Doch sind wir ehrlich, wer geht schon gerne zum Arzt?
Gerade Kinder fürchten sich oft vor Arztbesuchen, da sie meistens nicht genau wissen, was auf sie zukommt. Die Folge davon kennen wohl viele Eltern: Geschrei, Tränen und nicht selten Verzweiflung aller Beteiligten.
Um dem vorzubeugen, bieten wir im Krankenhaus Sterzing in Zusammenarbeit mit der Pädiatrie, dem Weißen Kreuz und den Comedicus Clowns das Projekt „Teddybär – Spital“ an. Das Projekt wird im heurigen Schuljahr 2025/26 von den Raiffeisenkassen Freienfeld und Wipptal finanziell mit einem Teddybär Maskottchen unterstützt, welches jedes Kind/ jede Familie als Geschenk bekommt.

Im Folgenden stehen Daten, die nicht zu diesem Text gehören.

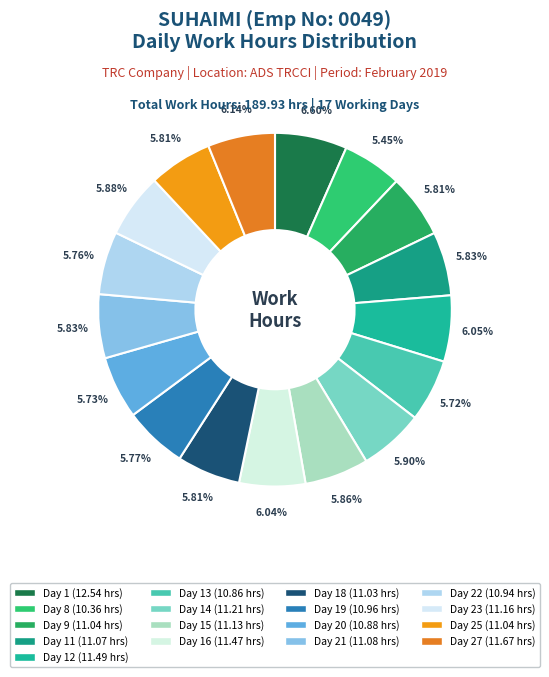

Count the number of slices in the pie.

17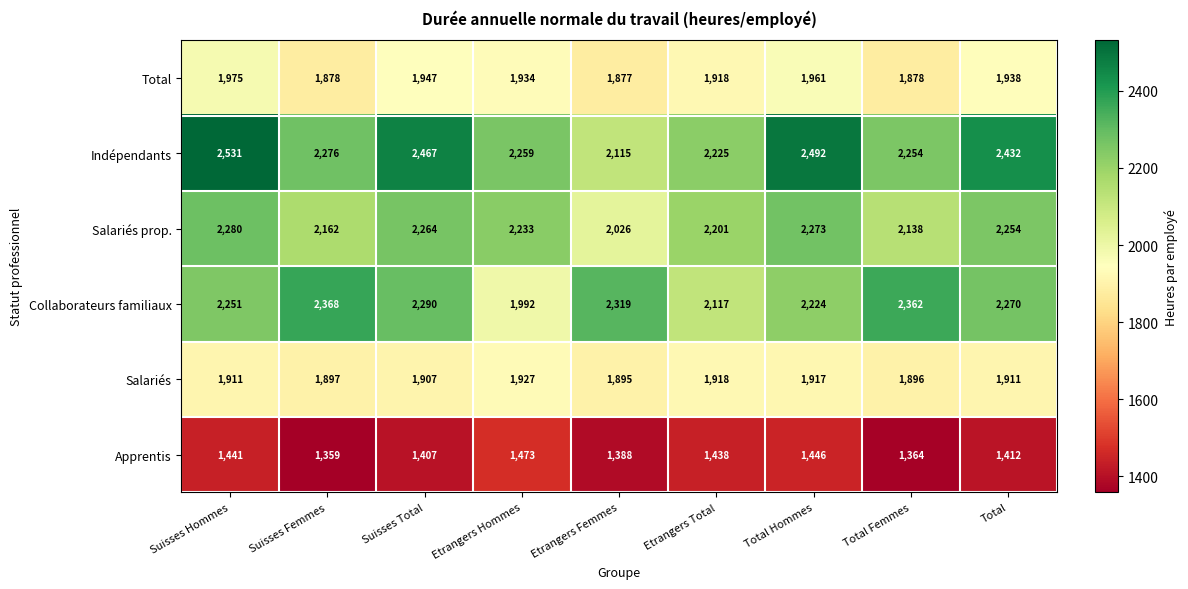

How many series are shown in this chart?

6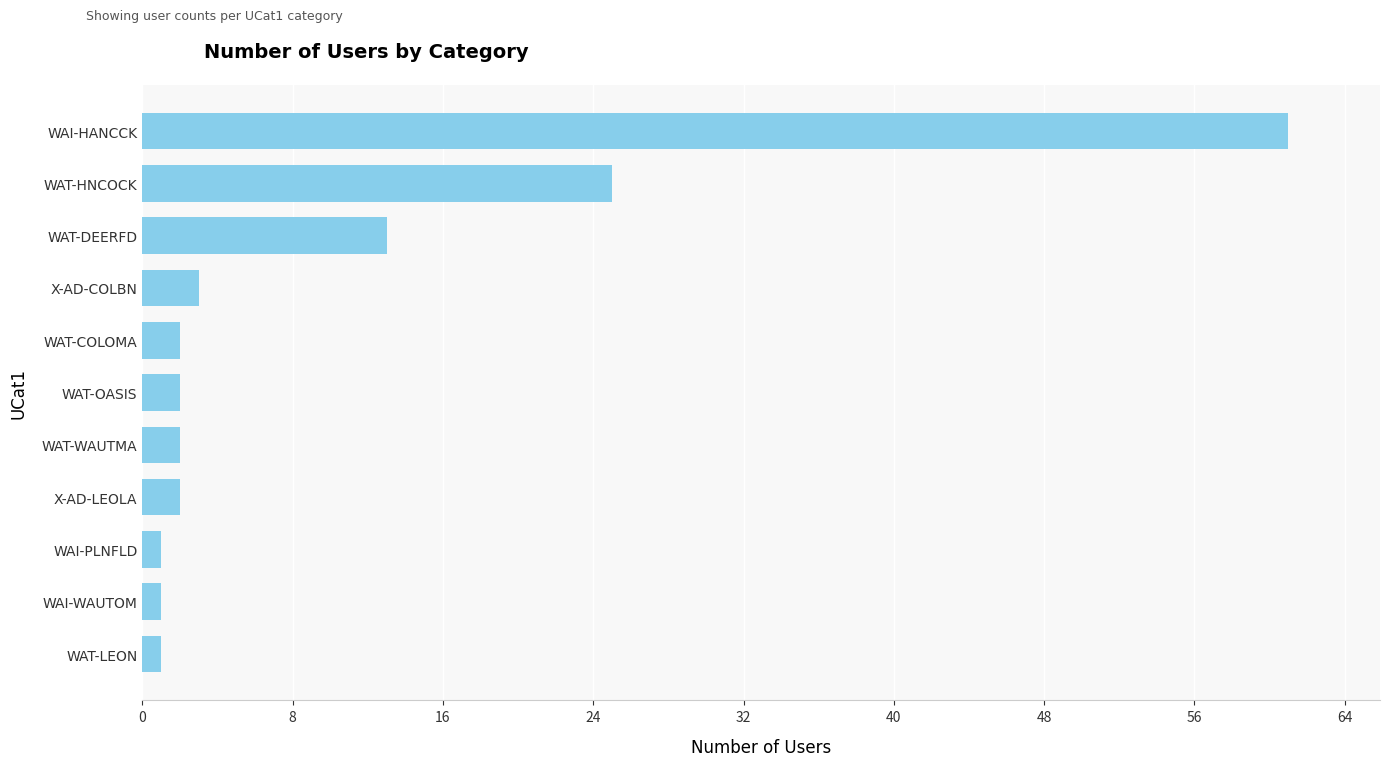

How many distinct data groups are displayed?

1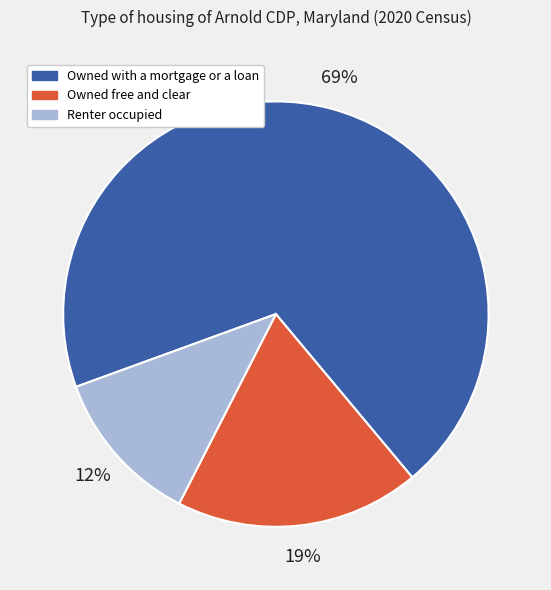

Is it true that Owned with a mortgage or a loan is 69% of the pie?

True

Die Idee und ebenso das Ziel dieses Projektes sollen sein, Kindern auf spielerische Art und Weise die Angst vor Ärzt*innen und Krankenhäusern zu nehmen, in Kontakt mit der Medizin zu treten, Vertrauen zu schaffen und dabei auch eine gewisse Neugier zu wecken, sodass schließlich ein Krankenhausbesuch mit positiven Assoziationen verbunden wird.
Beschreibung:
Beim Besuch im Krankenhaus Sterzing erleben die Kinder zusammen mit ihren ,,kranken’’ Plüschtieren den Krankenhausalltag hautnah mit.
Dabei schlüpfen die Kinder in die Rolle der Eltern und die Ärzt*innen werden zu Plüschtierärzt*innen, den sogenannten Dr. Teds, welche sich mit viel Engagement um das Wohl der kranken Plüschtiere kümmern. Dadurch erleben die Kinder eine angstfreie Arzt-Patient*In Situation, ohne selbst Patient*in zu sein. Die Kinder und ihre Plüschtiere durchlaufen dabei dieselben Schritte wie bei einer Konsultation in der Kinderambulanz.
- Zuerst wird eine genaue Anamnese erhoben und abgeklärt, ob das Plüschtier zum Beispiel erkältet ist, es über Bauchschmerzen klagt, Ohrenweh hat oder gar beim Sport verunfallt ist. (Anamneseblatt)
Anschließend werden die passenden Untersuchungen durchgeführt.
- Das Teddyblut kommt zuerst ins Labor und wird untersucht, dann wird der Teddyurin in einem Becher überprüft.
- In der diagnostischen Bildgebung wird mit selbst gebastelten Röntgen-, MRI-, und Ultraschallgeräten nach der Erkrankungsursache der Stofftiere gesucht,
- damit diese anschließend korrekt gegipst oder operiert werden können.
èDie Kinder helfen dabei mit und sollen möglichst viele Untersuchungen selbst durchführen können.
- Zum Schluss dürfen die Kinder auch den Rettungswagen des Weißen Kreuzes besichtigen, wo die Einsatzkräfte interessante Informationen vermitteln, und Fragen der Kinder beantworten.
Unser gemeinsames Ziel ist es, die Kinder am Ende mit einem Lächeln und einem gut versorgten Plüschtier nach Hause zu verabschieden.